How to Wait for Bad News
By Jacey Eckhart
Major life changes often come with a long wait for the Bad News Fairy. She is just one of the fun monsters waiting around your hallway before your Next Door opens, carrying news about the acceptance board, or your bar results, or the lab test on that funny (not funny) lump they found in your breast. Is there anything we can do to make the wait easier?
Definitely. Kate Sweeny and her team of researchers at the University of California, Riverside, study how people like us cope with uncertain waiting periods. I talked to Sweeny about waiting for a military board and other kinds of (potentially) bad news. Here are her tips:
Play Ultimate Frisbee. Really.
Most advice about waiting involves distracting yourself: Go for a walk. Do a chore. Help others. Those suggestions are a good start, Sweeny says, but they don’t go far enough.
“The kinds of things that really absorb us are not passive activities, but challenging activities,” says Sweeny. “You are looking for something that makes you feel challenged, but not to the point you are defeated and overwhelmed.”
What creates that kind of flow for you? Work is often the best solution, says Sweeny. Exercise classes, like hot yoga, or team sports, like basketball and Ultimate Frisbee, can give the body and the mind a needed break from worrying.
Give up your crystal ball.
When you think you have “a feeling” that the Bad News Fairy is waiting to tell you the board results are negative or the cancer test is positive for every kind of cancer in the world, know you are NOT predicting the future.
“As we approach the moment of truth we become more pessimistic,” says Sweeny. “It happens to almost everyone.” Expecting the worst as the end draws near is one of her most consistent findings.
“We have a tendency to look at feelings as information,” says Sweeny. Be assured those feelings are not particularly accurate, according to the research. Instead, they are probably a mechanism that helps us prepare.
Clear the decks.
Go ahead and play along with your pessimism. Sweeny’s research shows that people who make practical changes that would make the blow of bad news less severe do a little better with either outcome. Do a little proactive coping now—put off an expensive vacation, assemble a sample resume, send out another copy of your manuscript. It helps.
Hold onto hope as long as possible.
Since you know you are going to get more pessimistic as the due date gets closer, hold onto an optimistic outlook as long as possible, advises Sweeny. Tell yourself things will probably go your way.

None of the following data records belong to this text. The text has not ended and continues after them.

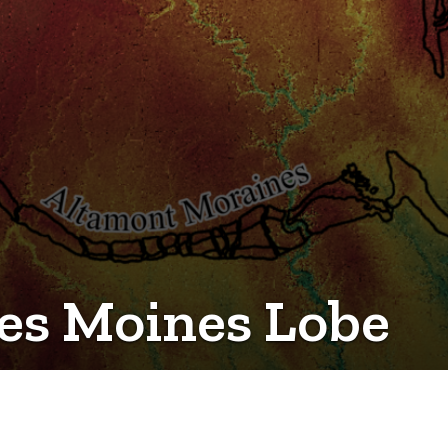
Des Moines Lobe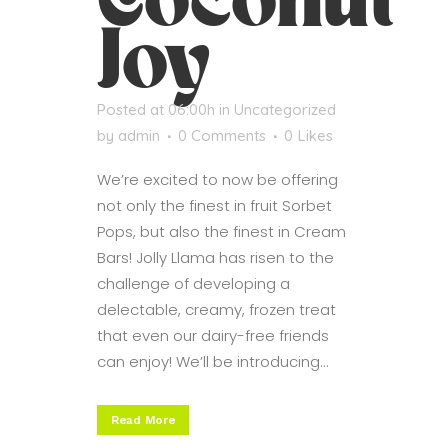
Coconut
Joy
Posted at 06:00h
in
Uncategorized
by
admin
0 Comments
0
Likes
We’re excited to now be offering
not only the finest in fruit Sorbet
Pops, but also the finest in Cream
Bars! Jolly Llama has risen to the
challenge of developing a
delectable, creamy, frozen treat
that even our dairy-free friends
can enjoy! We’ll be introducing...
Read More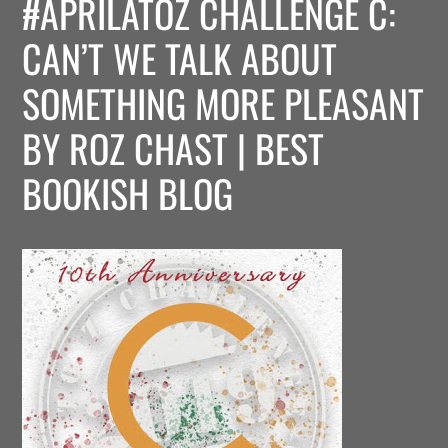
#APRILATOZ CHALLENGE C:
CAN’T WE TALK ABOUT
SOMETHING MORE PLEASANT
BY ROZ CHAST | BEST
BOOKISH BLOG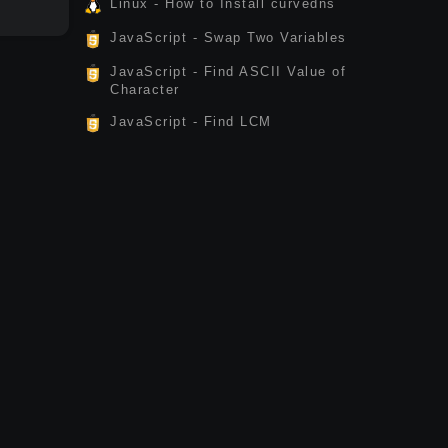
Linux - How to Install curvedns
JavaScript - Swap Two Variables
JavaScript - Find ASCII Value of
Character
JavaScript - Find LCM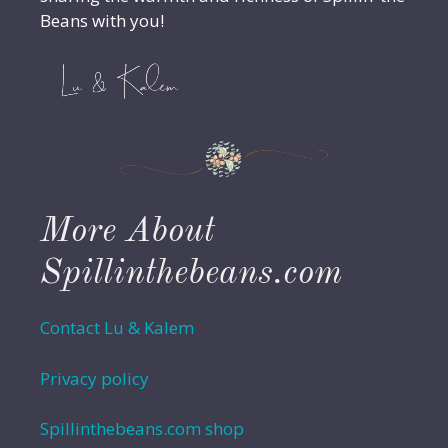
Beans with you!
More About
Spillinthebeans.com
Contact Lu & Kalem
Privacy policy
Spillinthebeans.com shop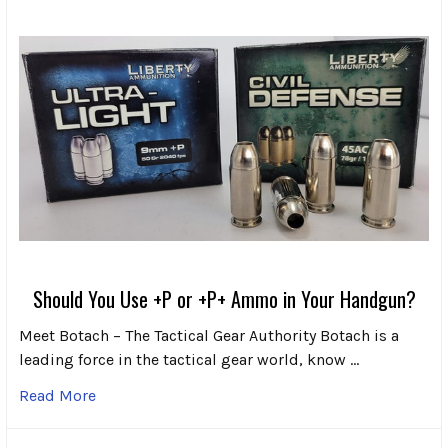
Should You Use +P or +P+ Ammo in Your Handgun?
Meet Botach – The Tactical Gear Authority Botach is a
leading force in the tactical gear world, know …
Read More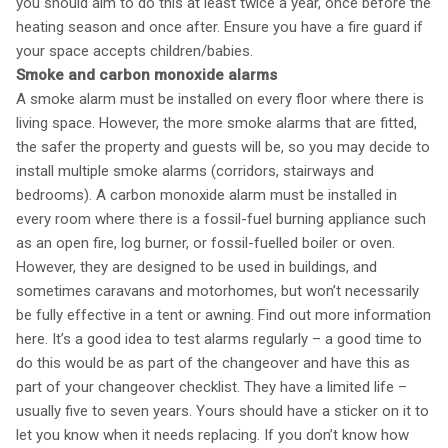
you should aim to do this at least twice a year, once before the
heating season and once after. Ensure you have a fire guard if
your space accepts children/babies.
Smoke and carbon monoxide alarms
A smoke alarm must be installed on every floor where there is
living space. However, the more smoke alarms that are fitted,
the safer the property and guests will be, so you may decide to
install multiple smoke alarms (corridors, stairways and
bedrooms). A carbon monoxide alarm must be installed in
every room where there is a fossil-fuel burning appliance such
as an open fire, log burner, or fossil-fuelled boiler or oven.
However, they are designed to be used in buildings, and
sometimes caravans and motorhomes, but won’t necessarily
be fully effective in a tent or awning. Find out more information
here. It’s a good idea to test alarms regularly – a good time to
do this would be as part of the changeover and have this as
part of your changeover checklist. They have a limited life –
usually five to seven years. Yours should have a sticker on it to
let you know when it needs replacing. If you don’t know how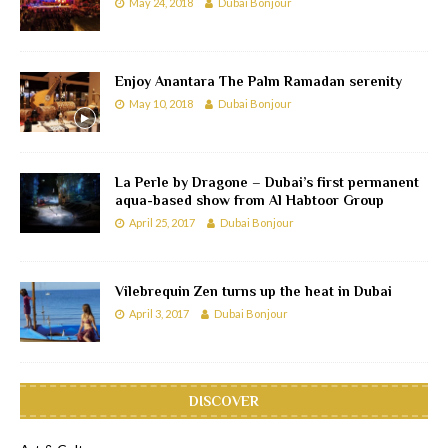
May 24, 2018
Dubai Bonjour
Enjoy Anantara The Palm Ramadan serenity
May 10, 2018
Dubai Bonjour
La Perle by Dragone – Dubai’s first permanent
aqua-based show from Al Habtoor Group
April 25, 2017
Dubai Bonjour
Vilebrequin Zen turns up the heat in Dubai
April 3, 2017
Dubai Bonjour
DISCOVER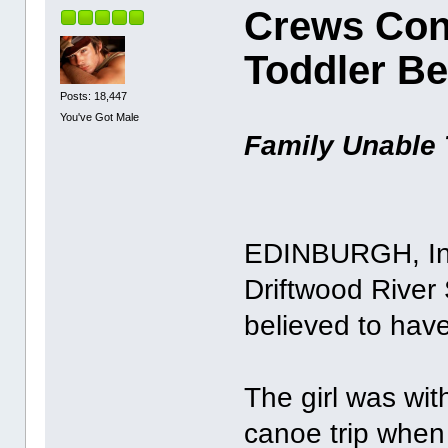
Crews Con
Toddler B
Posts: 18,447
You've Got Male
Family Unable 
EDINBURGH, Ind
Driftwood River 
believed to hav
The girl was wit
canoe trip when 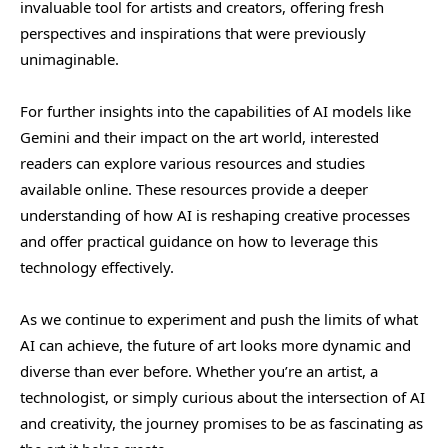
invaluable tool for artists and creators, offering fresh
perspectives and inspirations that were previously
unimaginable.
For further insights into the capabilities of AI models like
Gemini and their impact on the art world, interested
readers can explore various resources and studies
available online. These resources provide a deeper
understanding of how AI is reshaping creative processes
and offer practical guidance on how to leverage this
technology effectively.
As we continue to experiment and push the limits of what
AI can achieve, the future of art looks more dynamic and
diverse than ever before. Whether you’re an artist, a
technologist, or simply curious about the intersection of AI
and creativity, the journey promises to be as fascinating as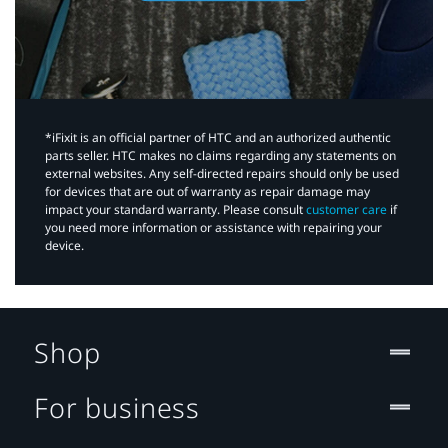
*iFixit is an official partner of HTC and an authorized authentic
parts seller. HTC makes no claims regarding any statements on
external websites. Any self-directed repairs should only be used
for devices that are out of warranty as repair damage may
impact your standard warranty. Please consult
customer care
if
you need more information or assistance with repairing your
device.
Shop
For business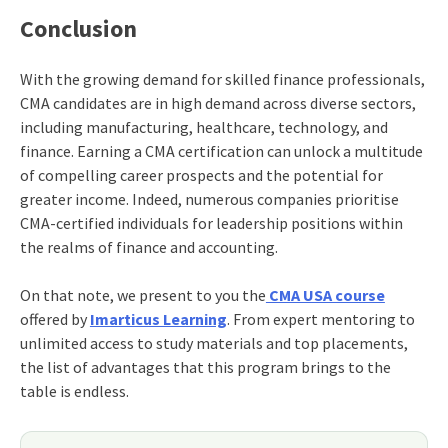
Conclusion
With the growing demand for skilled finance professionals,
CMA candidates are in high demand across diverse sectors,
including manufacturing, healthcare, technology, and
finance. Earning a CMA certification can unlock a multitude
of compelling career prospects and the potential for
greater income. Indeed, numerous companies prioritise
CMA-certified individuals for leadership positions within
the realms of finance and accounting.
On that note, we present to you the
CMA USA course
offered by
Imarticus Learning
. From expert mentoring to
unlimited access to study materials and top placements,
the list of advantages that this program brings to the
table is endless.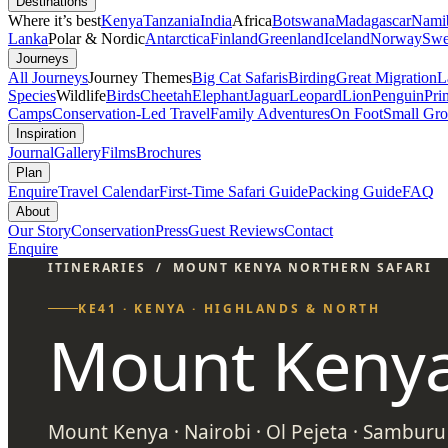
Destinations
Where it’s best
Kenya
Tanzania
India
Africa
Botswana
Madagascar
Nami
Lanka
Polar & Nordic
Antarctica
Finland
Greenland
Iceland
Norway
Swe
Journeys
All Journeys
Journey Themes
Big Cat Safaris
Birding
Great Migration
L
Species
Wildlife
Birds
Cheetah
Elephant
Jaguar
Leopard
Lion
Penguin
Pri
Camps
Conservation-Led Travel
Family Adventures
On Foot
Small Gro
Inspiration
Journal
Gallery
Films
Brochures
Plan
Enquire
Travel Calendar
First-Time Safari Guide
Packing Guide
FAQ
About
Our Story
Conservation
Press
Guest Reviews
Contact
Enquire
ITINERARIES
/
MOUNT KENYA NORTHERN SAFARI
KE41 · KENYA · HIGHLANDS & NORTH
Mount Kenya
Mount Kenya · Nairobi · Ol Pejeta · Samburu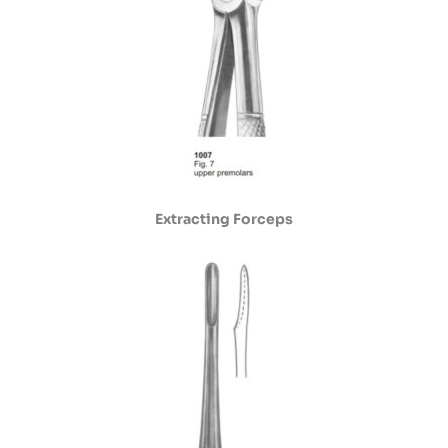
Extracting Forceps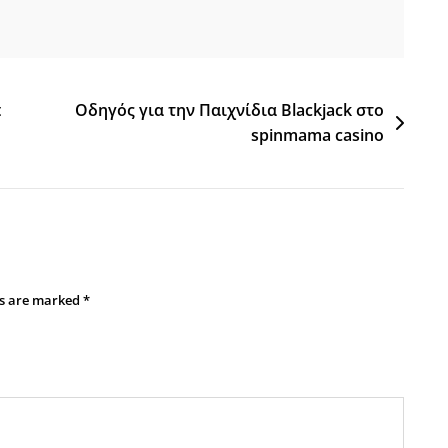
t
Οδηγός για την Παιχνίδια Blackjack στο
spinmama casino
ds are marked
*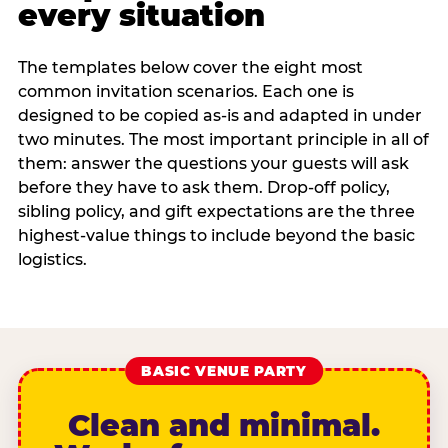
every situation
The templates below cover the eight most
common invitation scenarios. Each one is
designed to be copied as-is and adapted in under
two minutes. The most important principle in all of
them: answer the questions your guests will ask
before they have to ask them. Drop-off policy,
sibling policy, and gift expectations are the three
highest-value things to include beyond the basic
logistics.
BASIC VENUE PARTY
Clean and minimal.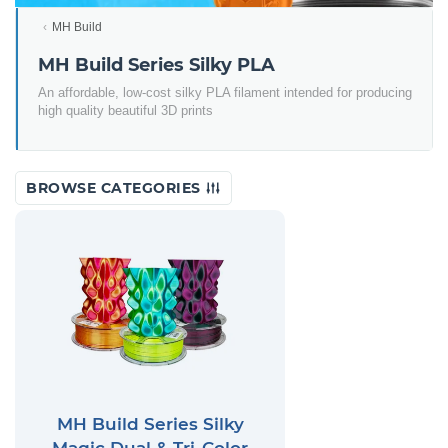
MH Build
MH Build Series Silky PLA
An affordable, low-cost silky PLA filament intended for producing
high quality beautiful 3D prints
BROWSE CATEGORIES
MH Build Series Silky
Magic Dual & Tri-Color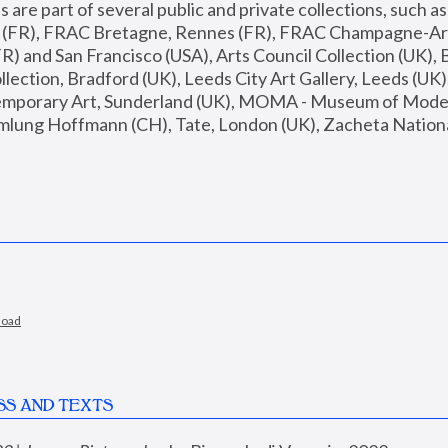
are part of several public and private collections, such as
s (FR), FRAC Bretagne, Rennes (FR), FRAC Champagne-Ard
R) and San Francisco (USA), Arts Council Collection (UK), B
ection, Bradford (UK), Leeds City Art Gallery, Leeds (UK)
temporary Art, Sunderland (UK), MOMA - Museum of Moder
mlung Hoffmann (CH), Tate, London (UK), Zacheta National 
load
SS AND TEXTS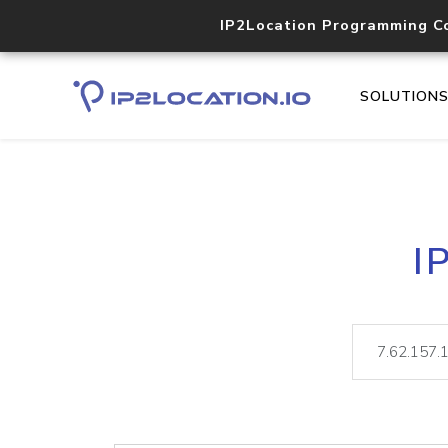
IP2Location Programming C
SOLUTION
I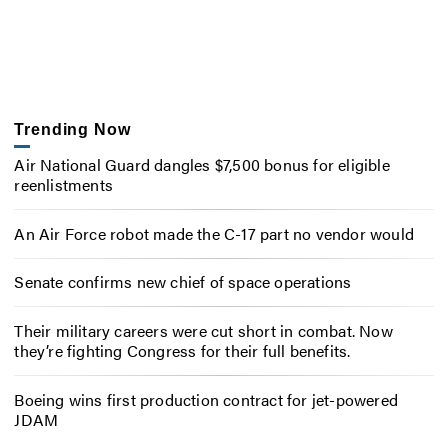
Trending Now
Air National Guard dangles $7,500 bonus for eligible
reenlistments
An Air Force robot made the C-17 part no vendor would
Senate confirms new chief of space operations
Their military careers were cut short in combat. Now
they’re fighting Congress for their full benefits.
Boeing wins first production contract for jet-powered
JDAM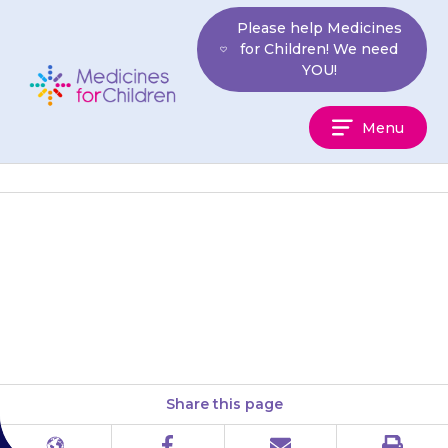
Skip
Please help Medicines
to
for Children! We need
content
YOU!
Medicines
Menu
For
Children
{{medicine}} are often used for
the eye, but it is safe to be used
in the ears as well. If…
Share this page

“Everything I studied shows it is ideal to expect the best as long as you can and then switch that strategy in the final days, hours, minutes and brace for the worst,” Sweeny says.
Waiting for a decision or a test or a result that will change your whole life is no joke. Instead of being overwhelmed by the wait and the worry, plan to deliberately cope with a challenging wait with a plan. Write it on your calendar: We will not worry until this date.
And then get on with it—because that is what all of us working on a Next Door Project do best.